— Excerpted text —
--------------------------------

RU44980U1 - DEVICE FOR GAS START MANAGEMENT FOR NITROGEN - Google Patents

Abstract

The utility model relates to equipment for gas nitriding, and in particular to gas inlet control devices, and can be used to conduct controlled nitriding processes at engineering plants. The installation allows to obtain controlled atmospheres used in the thermal and chemical-thermal treatment of metals.

The objective of the utility model is to ensure environmental cleanliness due to the removal of exhaust gases to the afterburner with their preliminary decomposition in an additional chamber of the dissociator.

The problem is solved in that in a device for controlling a gas inlet for nitriding, containing a gas preparation system with an input for supplying ammonia and an output for connecting to the input of a nitriding furnace, through a mixing system including a dissociator made in the form of a furnace with a working chamber for decomposition ammonia, according to the proposed solution, a device for dissociation of exhaust gases leaving the furnace was introduced. For this, the dissociator has an additional chamber, the output of which is connected to the input of the afterburner, and the input is designed to connect to the output of the nitriding furnace.

The device may have an additional input for connecting to the diluent gas supply channel.

Description

The utility model relates to equipment for gas nitriding, and in particular to gas inlet control devices, and can be used to conduct controlled nitriding processes at engineering plants. The installation allows to obtain controlled atmospheres used in the thermal and chemical-thermal treatment of metals.

A known installation for nitriding containing a gas supply system, including a rotameter, dissociometer, pressure gauge and a water seal (see Yu.M. Lakhtin, Ya.D. Kogan, G.I.Shpis, 3.Bemer, Theory and technique of nitriding, ed. Metallurgy ”, Moscow, 1991, p. 10).

However, it does not allow for the utilization of waste gases and does not allow to solve environmental problems associated with ammonia entering the atmosphere.

A known installation for gas nitriding, including cylinders with shutoff valves, a supply pipe for supplying nitrogen-containing gas, a gas supply control system with a gas distribution device, as well as a furnace muffle which has a lid with a channel for the exit of exhaust gases and its afterburning. The installation is additionally equipped with a drying and purification unit for nitrogen-containing gas; a fixture with parts is placed in the cavity of the muffle of the nitriding furnace (see RF patent No. 2208659, IPC С 23 С 8/24).

However, with such an exhaust gas afterburning system, afterburning at the moment of heating and cooling the processed products cannot occur. In this case, the afterburning of undecomposed ammonia either does not occur at all, or leads to incomplete combustion and the formation of nitrogen oxides. In addition, when purging the muffle before unloading parts, an ammonia-air mixture can be created, which is explosive.

Closest to the proposed solution is a control system for the nitriding process SPR-901, including a discrete gas metering device to control the ratio of ammonia and dissociated ammonia in the atmosphere fed to the furnace. The system contains gas cylinders connected to a gas preparation system, which is connected through a discrete gas metering device to a dissociator and a nitriding furnace (ibid., P. 53, 36).

However, the nitriding process in this case also does not meet the environmental requirements, as it does not provide for the utilization of exhaust gases.

--------------------------------

— Records shown —

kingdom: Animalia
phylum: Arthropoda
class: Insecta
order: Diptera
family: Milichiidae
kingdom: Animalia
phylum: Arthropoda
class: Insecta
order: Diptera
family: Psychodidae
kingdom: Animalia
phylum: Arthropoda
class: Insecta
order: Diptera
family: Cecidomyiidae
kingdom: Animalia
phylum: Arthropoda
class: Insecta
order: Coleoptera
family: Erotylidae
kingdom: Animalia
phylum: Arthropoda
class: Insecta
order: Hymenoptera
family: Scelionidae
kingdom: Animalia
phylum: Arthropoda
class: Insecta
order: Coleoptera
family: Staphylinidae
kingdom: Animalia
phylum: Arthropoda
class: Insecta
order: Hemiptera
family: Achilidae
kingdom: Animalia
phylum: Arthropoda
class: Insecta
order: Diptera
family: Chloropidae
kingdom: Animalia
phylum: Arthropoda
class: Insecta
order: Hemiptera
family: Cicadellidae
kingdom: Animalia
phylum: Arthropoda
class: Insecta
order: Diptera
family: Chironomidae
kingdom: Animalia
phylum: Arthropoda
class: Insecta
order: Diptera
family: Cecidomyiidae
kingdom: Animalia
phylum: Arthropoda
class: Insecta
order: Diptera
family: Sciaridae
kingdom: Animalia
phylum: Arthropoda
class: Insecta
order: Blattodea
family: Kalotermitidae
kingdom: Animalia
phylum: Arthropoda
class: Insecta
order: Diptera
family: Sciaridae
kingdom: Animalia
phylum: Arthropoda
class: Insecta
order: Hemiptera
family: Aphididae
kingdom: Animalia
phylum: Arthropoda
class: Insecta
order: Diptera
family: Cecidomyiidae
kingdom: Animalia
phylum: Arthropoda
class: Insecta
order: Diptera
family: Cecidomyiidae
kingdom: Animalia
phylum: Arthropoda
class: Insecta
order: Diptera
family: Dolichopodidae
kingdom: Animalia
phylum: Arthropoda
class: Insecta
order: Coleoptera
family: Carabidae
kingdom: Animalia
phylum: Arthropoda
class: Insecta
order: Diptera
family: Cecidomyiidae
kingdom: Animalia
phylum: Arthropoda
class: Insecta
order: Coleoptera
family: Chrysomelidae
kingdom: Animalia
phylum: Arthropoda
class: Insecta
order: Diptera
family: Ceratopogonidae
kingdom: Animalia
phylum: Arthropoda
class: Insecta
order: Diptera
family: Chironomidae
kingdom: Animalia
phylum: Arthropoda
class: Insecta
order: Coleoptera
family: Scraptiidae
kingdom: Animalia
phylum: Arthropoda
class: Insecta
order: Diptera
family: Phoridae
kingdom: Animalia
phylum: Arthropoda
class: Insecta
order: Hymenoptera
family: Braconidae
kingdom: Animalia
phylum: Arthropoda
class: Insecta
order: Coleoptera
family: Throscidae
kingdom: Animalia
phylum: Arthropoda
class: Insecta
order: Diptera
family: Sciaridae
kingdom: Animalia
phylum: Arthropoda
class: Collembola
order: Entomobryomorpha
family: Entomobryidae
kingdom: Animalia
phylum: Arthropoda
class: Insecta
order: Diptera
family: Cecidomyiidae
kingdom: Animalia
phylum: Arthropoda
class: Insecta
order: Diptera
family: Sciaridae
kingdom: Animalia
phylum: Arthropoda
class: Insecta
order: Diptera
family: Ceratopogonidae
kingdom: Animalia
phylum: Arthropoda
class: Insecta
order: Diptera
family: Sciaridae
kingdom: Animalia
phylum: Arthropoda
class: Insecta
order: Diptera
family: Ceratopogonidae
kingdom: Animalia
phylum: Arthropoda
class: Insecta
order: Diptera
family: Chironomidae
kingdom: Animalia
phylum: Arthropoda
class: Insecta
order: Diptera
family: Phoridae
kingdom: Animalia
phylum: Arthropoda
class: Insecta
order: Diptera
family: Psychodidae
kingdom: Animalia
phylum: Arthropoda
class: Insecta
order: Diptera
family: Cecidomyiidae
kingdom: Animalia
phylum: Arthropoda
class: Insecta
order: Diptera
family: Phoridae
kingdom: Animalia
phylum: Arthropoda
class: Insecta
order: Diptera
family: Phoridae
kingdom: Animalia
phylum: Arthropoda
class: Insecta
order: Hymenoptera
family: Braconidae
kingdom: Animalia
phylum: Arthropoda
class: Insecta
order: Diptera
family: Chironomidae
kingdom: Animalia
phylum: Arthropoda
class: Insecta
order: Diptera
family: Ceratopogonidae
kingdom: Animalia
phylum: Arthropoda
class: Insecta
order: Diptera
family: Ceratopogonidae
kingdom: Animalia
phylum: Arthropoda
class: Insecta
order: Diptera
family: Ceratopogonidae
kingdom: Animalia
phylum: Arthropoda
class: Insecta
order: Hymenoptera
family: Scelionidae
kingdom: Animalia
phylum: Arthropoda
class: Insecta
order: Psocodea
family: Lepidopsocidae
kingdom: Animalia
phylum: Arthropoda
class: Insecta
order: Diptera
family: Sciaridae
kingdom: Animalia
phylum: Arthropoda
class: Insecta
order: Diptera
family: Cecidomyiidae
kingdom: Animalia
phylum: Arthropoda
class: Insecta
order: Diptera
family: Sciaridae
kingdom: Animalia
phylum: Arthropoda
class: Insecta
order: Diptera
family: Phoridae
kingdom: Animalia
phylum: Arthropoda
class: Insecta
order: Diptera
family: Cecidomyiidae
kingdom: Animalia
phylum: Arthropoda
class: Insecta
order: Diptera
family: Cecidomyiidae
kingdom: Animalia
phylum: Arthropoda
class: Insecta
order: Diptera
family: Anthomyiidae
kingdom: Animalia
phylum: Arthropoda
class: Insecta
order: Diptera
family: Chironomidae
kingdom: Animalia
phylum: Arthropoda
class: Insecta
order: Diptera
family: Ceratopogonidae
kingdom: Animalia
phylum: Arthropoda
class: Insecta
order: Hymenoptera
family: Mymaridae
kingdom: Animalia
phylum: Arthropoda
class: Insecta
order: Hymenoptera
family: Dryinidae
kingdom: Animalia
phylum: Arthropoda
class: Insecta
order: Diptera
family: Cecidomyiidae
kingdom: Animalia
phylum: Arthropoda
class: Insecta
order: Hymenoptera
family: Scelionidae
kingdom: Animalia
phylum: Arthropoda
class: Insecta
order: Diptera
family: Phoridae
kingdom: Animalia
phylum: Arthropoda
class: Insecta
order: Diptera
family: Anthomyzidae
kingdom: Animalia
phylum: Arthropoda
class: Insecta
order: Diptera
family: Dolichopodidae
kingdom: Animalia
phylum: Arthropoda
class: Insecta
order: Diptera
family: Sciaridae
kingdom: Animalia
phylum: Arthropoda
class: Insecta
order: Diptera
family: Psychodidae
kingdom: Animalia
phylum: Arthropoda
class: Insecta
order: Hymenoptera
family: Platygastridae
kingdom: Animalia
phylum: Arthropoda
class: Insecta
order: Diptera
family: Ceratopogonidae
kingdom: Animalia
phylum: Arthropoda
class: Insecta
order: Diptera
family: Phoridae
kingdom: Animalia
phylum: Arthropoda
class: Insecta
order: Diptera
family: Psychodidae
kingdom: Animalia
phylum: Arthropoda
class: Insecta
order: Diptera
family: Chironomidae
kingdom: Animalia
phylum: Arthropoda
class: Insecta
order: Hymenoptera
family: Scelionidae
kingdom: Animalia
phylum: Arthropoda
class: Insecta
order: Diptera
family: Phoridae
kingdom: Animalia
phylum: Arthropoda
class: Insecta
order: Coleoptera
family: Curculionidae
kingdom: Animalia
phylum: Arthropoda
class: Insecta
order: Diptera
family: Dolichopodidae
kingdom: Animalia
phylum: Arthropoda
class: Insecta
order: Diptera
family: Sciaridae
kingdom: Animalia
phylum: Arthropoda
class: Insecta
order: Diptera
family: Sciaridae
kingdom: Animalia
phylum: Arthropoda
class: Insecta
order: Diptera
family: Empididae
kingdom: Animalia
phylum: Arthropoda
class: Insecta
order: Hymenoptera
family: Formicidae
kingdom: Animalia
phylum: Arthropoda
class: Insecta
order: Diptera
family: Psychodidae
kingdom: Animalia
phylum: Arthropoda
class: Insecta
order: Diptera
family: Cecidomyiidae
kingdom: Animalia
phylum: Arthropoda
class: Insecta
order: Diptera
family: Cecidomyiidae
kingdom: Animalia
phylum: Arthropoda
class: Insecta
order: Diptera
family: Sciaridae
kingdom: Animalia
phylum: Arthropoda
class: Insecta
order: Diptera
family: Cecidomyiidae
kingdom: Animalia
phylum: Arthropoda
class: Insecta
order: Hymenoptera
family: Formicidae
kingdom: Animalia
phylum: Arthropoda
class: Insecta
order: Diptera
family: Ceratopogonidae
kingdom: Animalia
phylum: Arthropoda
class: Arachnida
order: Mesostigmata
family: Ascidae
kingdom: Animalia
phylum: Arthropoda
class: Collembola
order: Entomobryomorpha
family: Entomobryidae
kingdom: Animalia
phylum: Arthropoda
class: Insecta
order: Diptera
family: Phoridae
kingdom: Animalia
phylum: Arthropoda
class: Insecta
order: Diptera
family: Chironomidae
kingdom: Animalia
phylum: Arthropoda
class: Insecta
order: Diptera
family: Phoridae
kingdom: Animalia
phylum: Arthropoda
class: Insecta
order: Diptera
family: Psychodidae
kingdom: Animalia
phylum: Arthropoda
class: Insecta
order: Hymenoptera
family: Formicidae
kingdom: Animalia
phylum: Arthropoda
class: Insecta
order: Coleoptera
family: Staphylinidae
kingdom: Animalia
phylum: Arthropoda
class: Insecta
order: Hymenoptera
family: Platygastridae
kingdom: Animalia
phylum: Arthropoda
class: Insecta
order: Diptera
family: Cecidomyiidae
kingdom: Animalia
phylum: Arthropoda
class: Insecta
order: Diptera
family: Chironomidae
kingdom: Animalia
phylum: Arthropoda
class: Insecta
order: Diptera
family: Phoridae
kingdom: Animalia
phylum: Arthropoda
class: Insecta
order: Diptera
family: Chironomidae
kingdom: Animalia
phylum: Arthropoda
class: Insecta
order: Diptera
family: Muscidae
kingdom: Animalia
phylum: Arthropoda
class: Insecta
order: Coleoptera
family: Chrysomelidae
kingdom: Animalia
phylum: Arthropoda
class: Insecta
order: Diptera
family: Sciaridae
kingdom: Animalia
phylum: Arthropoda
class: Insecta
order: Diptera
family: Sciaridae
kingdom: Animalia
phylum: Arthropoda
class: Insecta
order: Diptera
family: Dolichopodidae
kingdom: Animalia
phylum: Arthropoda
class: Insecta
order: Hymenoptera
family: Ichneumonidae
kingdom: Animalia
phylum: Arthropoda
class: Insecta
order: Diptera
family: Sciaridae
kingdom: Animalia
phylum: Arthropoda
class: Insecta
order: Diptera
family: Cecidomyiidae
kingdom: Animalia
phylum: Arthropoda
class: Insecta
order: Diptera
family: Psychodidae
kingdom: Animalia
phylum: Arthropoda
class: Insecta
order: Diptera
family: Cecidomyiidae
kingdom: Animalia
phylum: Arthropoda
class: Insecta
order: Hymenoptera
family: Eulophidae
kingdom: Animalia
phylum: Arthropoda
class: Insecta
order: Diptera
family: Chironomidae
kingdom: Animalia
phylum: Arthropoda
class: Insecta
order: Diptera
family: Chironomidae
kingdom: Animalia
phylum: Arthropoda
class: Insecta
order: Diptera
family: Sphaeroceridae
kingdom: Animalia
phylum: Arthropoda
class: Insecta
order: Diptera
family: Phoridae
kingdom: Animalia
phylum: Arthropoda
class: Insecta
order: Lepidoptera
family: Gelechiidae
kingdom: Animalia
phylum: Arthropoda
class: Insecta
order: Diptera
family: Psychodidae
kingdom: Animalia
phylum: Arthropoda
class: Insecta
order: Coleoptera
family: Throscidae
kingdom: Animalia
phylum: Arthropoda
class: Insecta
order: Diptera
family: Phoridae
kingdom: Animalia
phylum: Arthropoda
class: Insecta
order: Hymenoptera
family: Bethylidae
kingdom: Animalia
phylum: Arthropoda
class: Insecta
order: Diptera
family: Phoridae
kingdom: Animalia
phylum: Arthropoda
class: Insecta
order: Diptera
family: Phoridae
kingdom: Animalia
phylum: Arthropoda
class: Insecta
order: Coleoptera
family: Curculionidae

--------------------------------

— Task 1 —
Please retype the patent text starting with "The device may" and going on through "1991, p. 10).".
— Task 2 —
Translate this sentence from the patent text into Spanish: "The device may have an additional input for connecting to the diluent gas supply channel."
— Task 3 —
Write the passage that follows the final sentence of the patent text.

— Exercise answer 1 —
The device may have an additional input for connecting to the diluent gas supply channel.

Description

The utility model relates to equipment for gas nitriding, and in particular to gas inlet control devices, and can be used to conduct controlled nitriding processes at engineering plants. The installation allows to obtain controlled atmospheres used in the thermal and chemical-thermal treatment of metals.

A known installation for nitriding containing a gas supply system, including a rotameter, dissociometer, pressure gauge and a water seal (see Yu.M. Lakhtin, Ya.D. Kogan, G.I.Shpis, 3.Bemer, Theory and technique of nitriding, ed. Metallurgy ”, Moscow, 1991, p. 10).

— Exercise answer 2 —
El dispositivo puede tener una entrada adicional para conectarse al canal de suministro de gas diluyente.

— Exercise answer 3 —
The objective of the utility model is to ensure environmental cleanliness due to the removal of exhaust gases to the afterburner with their preliminary decomposition in an additional chamber of the dissociator.

The problem is solved in that in a device for controlling a gas inlet for nitriding, containing a gas preparation system with an input for supplying ammonia and an output for connecting to the input of a nitriding furnace, through a mixing system including a dissociator made in the form of a furnace with a working chamber for decomposition ammonia, according to the proposed solution, a device for dissociation of exhaust gases leaving the furnace was introduced. For this, the dissociator has an additional chamber, the output of which is connected to the input of the afterburner, and the input is designed to connect to the output of the nitriding furnace.

The device may have an additional input for connecting to the diluent gas supply channel.

The gas inlet control device for nitriding comprises a gas supply control unit configured to change the composition of the gas to be supplied, a control device and temperature control of the dissociator, heating switches of the dissociator and afterburner, as well as gas supply modes, and the gas block contains a block of electromagnetic valves for regulating the flow gases and - a two-section water separator with valves for condensate drainage, pressure regulating devices for supplied gases, pressure gauges and rotameter.

The device contains a dissociometer for monitoring the concentration of ammonia in the exhaust gases.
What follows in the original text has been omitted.